A ballistic vest might not stop a direct stab, but if your able to turn an get the blade caught up enough to get your hands on the knife. you increase your chances of survival.  I've always worn ballistic when working security. Your greatest tool is common sence and developing your security staff into a thinking one. Better to have your establishment with the reputation of talking people out of the place rather than bouncing them out. "Relaxe and you won't get hurt" usually gets through to the individual you just bear hugged out of an altercation. When they relaxe, calmly walk them out, but keep control of them.

Cheers,
Ben


----------



## MG34 (30 Jan 2008)

No ballistic vest is made to be stab proof  by design. Stab proof inserts can be added, or you can specificially request a ballistic vest with a stab proof layer.


----------



## Kilroy (9 Feb 2008)

Would a balistic vest atleast slow down the knife? Would the knife get stuck at all?? I have no idea on this, which is why I am asking. i would think that a vest would make repeated stabbings harder????? Am I wrong??


----------



## Old Ranger (11 Feb 2008)

Old Ranger said:
			
		

> It also depends on the knife or an ice pic.
> 
> A ballistic vest might not stop a direct stab, but if your able to turn an get the blade caught up enough to get your hands on the knife. you increase your chances of survival.
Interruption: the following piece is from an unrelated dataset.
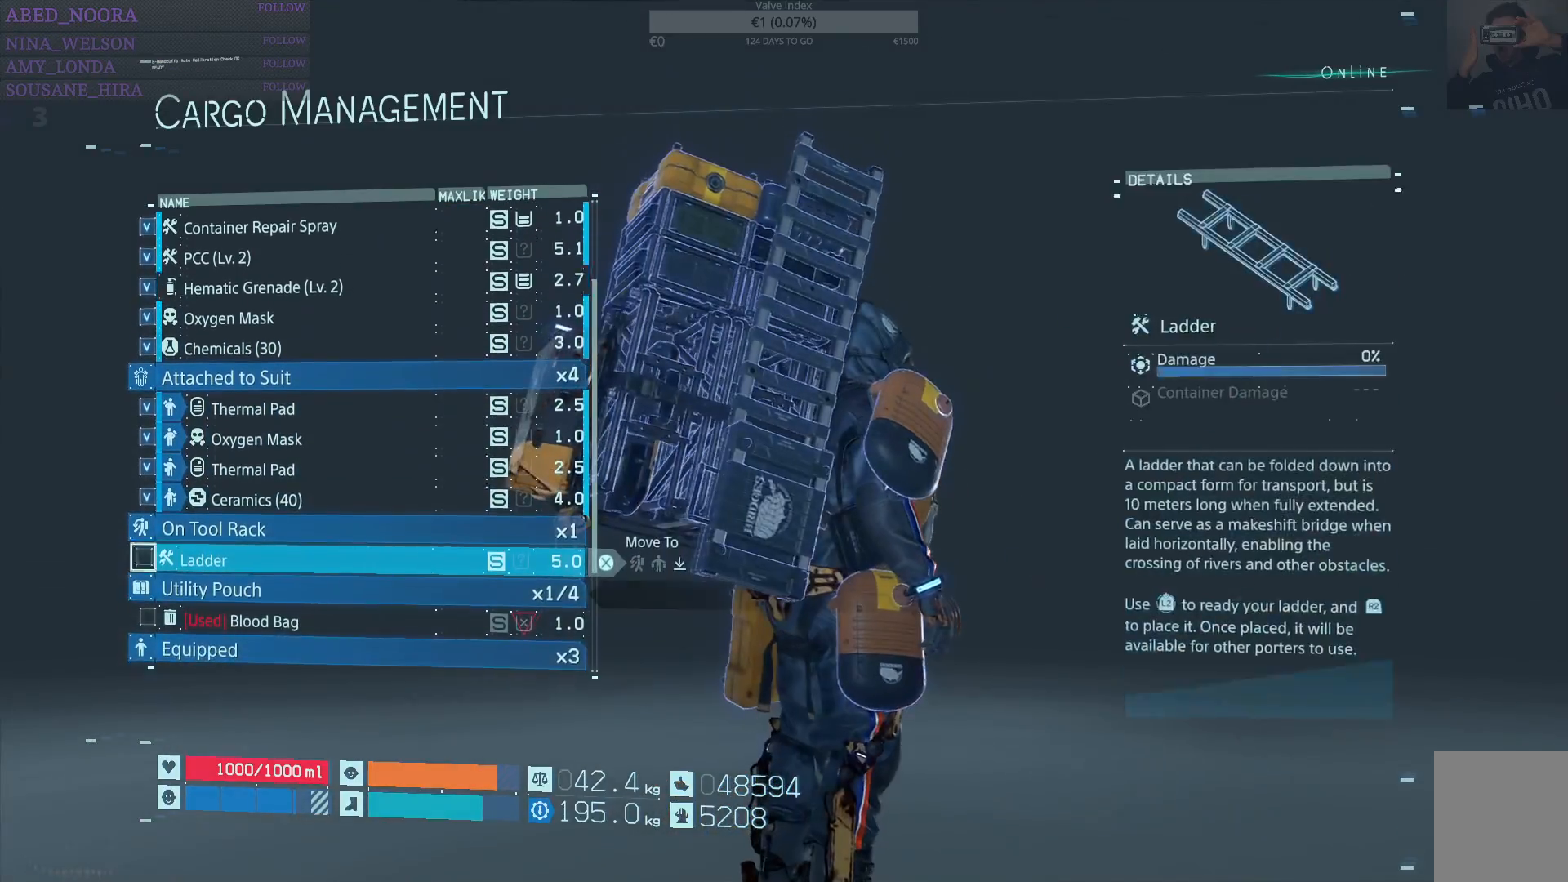
{"buttons": [], "left_stick": "center", "right_stick": "center", "events": [[100, "SQUARE", "up"], [133, "DPAD_DOWN", "down"], [233, "DPAD_DOWN", "up"]]}
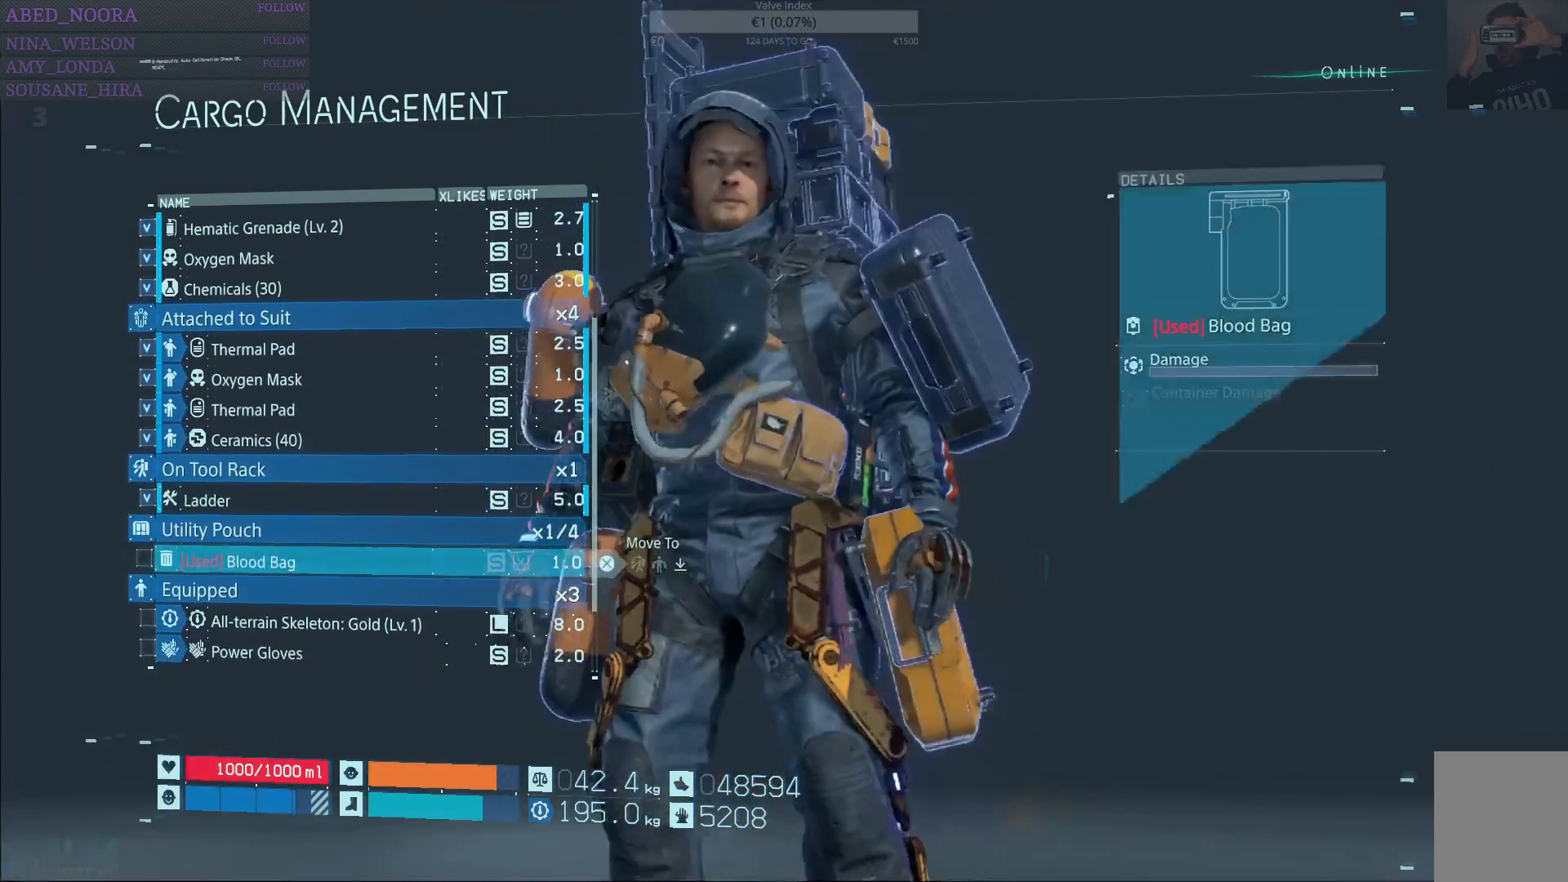
{"buttons": [], "left_stick": "center", "right_stick": "center", "events": [[217, "SQUARE", "down"], [317, "SQUARE", "up"]]}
Does that answer your question?


----------



## medaid (11 Feb 2008)

There are two main types of vests or body armour available for purchase out there.

1. Ballistics Vest (Fragmentation, Rounds etc etc)

2. Stab/Puncture Resistant Vest (Knife, needle, etc etc)

Depending on your needs and situation you may want to look at different types of vests. For example Mil/LE utilize Ballistic Vests as this is their main threat most often then not. However, even in this category there are main differences between the different levels of stopping power or resistancey to certain projectiles. One standard currently being employed is the NIJ levels. 

Often many LE vests would have trauma plate inserts which lessens the effects of trauma on the human body or they can have stab resistant plates inserted as well. Other plates are available with different standards rated by NIJ. Common plates are frag plates, rifle plates or other varying things.

Now stab/puncture resistant vests are what most Ambulance service or bouncer or correctional officers utilize as their likely hood of being stabbed via knives, blades and other pointy objects are higher. The stab resistant vest is just that, resistant, it does not guarantee that nothing will penetrate. 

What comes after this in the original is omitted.